> _Page images and extracted text_:
Start of Block
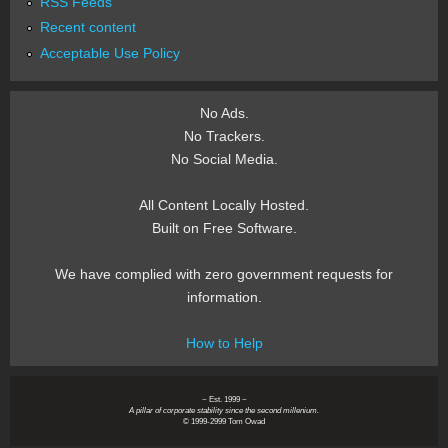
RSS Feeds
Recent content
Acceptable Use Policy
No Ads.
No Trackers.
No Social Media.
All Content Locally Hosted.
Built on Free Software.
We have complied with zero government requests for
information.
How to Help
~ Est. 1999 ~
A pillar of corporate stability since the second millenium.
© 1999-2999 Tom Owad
End of Block
> _Work request_: Write out again every line of text in the material above, word for word. Leave the pictures out of your answer.

> _Written solution_:
RSS Feeds
Recent content
Acceptable Use Policy
No Ads.
No Trackers.
No Social Media.
All Content Locally Hosted.
Built on Free Software.
We have complied with zero government requests for
information.
How to Help
~ Est. 1999 ~
A pillar of corporate stability since the second millenium.
© 1999-2999 Tom Owad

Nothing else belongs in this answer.